Beberapa calon NEET-UG, yang telah pindah ke pengadilan tertinggi, telah meminta arahan untuk melakukan pemeriksaan baru dan menunda pengumuman hasil NEET-UG 2021 hingga permohonan ini dibatalkan. Mengutip kasus-kasus kecurangan, malpraktek, peniruan identitas dan kebocoran kertas ujian, permohonan tersebut meminta penyelidikan baru.

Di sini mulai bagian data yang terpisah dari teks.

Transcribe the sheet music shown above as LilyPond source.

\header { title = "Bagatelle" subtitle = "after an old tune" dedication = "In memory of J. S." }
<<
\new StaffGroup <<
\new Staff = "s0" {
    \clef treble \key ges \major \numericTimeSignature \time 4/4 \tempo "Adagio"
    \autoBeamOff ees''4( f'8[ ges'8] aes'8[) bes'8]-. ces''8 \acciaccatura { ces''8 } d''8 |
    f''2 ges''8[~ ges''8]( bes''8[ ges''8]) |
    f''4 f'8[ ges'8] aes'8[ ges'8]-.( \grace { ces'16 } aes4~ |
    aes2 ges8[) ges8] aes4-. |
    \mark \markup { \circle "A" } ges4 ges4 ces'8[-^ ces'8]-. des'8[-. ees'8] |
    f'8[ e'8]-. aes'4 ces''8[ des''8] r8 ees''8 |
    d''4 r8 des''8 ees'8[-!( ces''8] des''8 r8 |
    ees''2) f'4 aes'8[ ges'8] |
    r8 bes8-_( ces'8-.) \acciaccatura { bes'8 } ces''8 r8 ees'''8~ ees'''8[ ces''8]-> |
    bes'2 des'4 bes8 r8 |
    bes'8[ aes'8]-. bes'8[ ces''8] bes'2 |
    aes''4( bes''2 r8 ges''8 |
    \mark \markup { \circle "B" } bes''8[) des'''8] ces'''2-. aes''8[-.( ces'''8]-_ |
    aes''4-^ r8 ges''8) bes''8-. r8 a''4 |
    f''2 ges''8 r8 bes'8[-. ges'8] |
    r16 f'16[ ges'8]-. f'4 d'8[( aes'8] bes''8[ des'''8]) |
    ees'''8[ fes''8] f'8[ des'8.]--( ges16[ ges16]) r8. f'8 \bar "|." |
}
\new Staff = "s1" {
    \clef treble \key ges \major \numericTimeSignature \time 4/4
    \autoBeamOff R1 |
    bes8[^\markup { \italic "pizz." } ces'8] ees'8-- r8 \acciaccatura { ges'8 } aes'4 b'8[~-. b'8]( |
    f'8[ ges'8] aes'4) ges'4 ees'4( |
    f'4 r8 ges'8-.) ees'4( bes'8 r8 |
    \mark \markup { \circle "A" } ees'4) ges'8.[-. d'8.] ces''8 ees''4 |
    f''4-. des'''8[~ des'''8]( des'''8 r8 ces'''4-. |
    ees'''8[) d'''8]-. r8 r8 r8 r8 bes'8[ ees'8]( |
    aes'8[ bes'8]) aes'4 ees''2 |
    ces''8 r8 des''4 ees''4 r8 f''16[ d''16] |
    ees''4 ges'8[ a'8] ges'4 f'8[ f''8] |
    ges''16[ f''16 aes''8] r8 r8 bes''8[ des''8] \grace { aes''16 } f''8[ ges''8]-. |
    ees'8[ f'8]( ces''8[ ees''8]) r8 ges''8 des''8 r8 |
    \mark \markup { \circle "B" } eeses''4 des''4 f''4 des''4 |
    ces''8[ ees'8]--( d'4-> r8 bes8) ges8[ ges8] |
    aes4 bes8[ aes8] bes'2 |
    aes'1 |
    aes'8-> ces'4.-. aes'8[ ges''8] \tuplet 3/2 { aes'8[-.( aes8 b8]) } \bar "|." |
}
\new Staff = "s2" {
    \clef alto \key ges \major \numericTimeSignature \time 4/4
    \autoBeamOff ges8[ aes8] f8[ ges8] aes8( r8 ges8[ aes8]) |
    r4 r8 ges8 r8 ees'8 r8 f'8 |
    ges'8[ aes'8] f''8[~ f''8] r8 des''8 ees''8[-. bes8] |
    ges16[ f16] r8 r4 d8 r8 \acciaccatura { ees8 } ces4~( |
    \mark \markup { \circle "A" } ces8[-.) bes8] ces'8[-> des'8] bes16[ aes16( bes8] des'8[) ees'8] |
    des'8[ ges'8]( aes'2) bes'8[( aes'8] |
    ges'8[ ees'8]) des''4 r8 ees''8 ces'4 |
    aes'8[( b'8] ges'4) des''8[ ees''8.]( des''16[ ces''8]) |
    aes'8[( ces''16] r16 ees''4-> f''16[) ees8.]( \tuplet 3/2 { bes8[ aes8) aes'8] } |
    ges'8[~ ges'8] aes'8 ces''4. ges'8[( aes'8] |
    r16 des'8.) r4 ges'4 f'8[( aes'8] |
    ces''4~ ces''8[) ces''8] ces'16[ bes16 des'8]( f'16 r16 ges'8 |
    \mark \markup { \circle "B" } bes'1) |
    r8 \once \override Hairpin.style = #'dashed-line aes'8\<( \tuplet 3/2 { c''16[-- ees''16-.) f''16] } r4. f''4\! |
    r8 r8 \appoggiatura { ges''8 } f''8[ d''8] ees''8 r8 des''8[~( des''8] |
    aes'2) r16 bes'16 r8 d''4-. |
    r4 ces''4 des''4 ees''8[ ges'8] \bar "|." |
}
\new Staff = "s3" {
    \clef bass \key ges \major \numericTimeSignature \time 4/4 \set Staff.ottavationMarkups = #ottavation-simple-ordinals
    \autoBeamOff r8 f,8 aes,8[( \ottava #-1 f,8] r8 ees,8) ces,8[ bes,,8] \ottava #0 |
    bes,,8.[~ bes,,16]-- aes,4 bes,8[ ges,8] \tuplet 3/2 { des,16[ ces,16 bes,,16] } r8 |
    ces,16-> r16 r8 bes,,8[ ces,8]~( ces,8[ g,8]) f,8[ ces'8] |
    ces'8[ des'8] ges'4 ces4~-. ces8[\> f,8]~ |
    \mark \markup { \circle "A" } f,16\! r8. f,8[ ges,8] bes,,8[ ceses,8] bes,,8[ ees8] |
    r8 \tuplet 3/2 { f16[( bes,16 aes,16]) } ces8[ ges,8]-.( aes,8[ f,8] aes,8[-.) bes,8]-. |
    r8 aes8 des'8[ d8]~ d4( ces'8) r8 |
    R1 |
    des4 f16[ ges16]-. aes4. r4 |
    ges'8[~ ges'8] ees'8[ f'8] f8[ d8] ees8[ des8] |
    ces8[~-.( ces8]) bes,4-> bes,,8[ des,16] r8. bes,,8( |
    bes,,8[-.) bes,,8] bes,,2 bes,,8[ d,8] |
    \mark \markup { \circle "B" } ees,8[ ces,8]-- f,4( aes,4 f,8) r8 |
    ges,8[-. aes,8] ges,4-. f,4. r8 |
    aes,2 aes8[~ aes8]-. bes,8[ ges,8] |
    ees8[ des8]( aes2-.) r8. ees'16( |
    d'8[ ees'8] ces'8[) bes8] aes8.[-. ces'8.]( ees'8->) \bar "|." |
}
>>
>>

Permohonan tersebut meminta arahan kepada Kementerian Pendidikan, Badan Pengujian Nasional dan Komisi Medis Nasional untuk meningkatkan standar protokol keamanan, termasuk verifikasi biometrik kandidat, penggunaan jammer, dll. melaksanakan pemeriksaan secara adil dan transparan.

Pihaknya selanjutnya meminta arahan kepada CBI dan Direktur Jenderal Polisi Rajasthan dan Uttar Pradesh untuk menyerahkan laporan pencarian fakta ke Pengadilan Tinggi dalam waktu seminggu dengan semua informasi dan dokumen yang relevan serta temuan mengenai dugaan malpraktek di NEET -UG. 2021.

Permohonan tersebut menyatakan bahwa meskipun para siswa menerima manfaat secara ilegal, hal tersebut merupakan ketidakadilan yang serius. Pada tanggal 12 September, hari pemeriksaan, polisi Rajasthan menangkap delapan orang, di mana seorang gadis, seorang calon NEET, ditangkap bersama tujuh orang lainnya yang membantunya menipu.

Polisi menangkap calon Dineshwari Kumari yang berusia 18 tahun bersama dengan pengawas Ram Singh, yang bertanggung jawab atas unit administrasi pusat ujian, Mukesh, paman Dineshwari dan empat orang lainnya juga ditangkap sehubungan dengan kasus tersebut.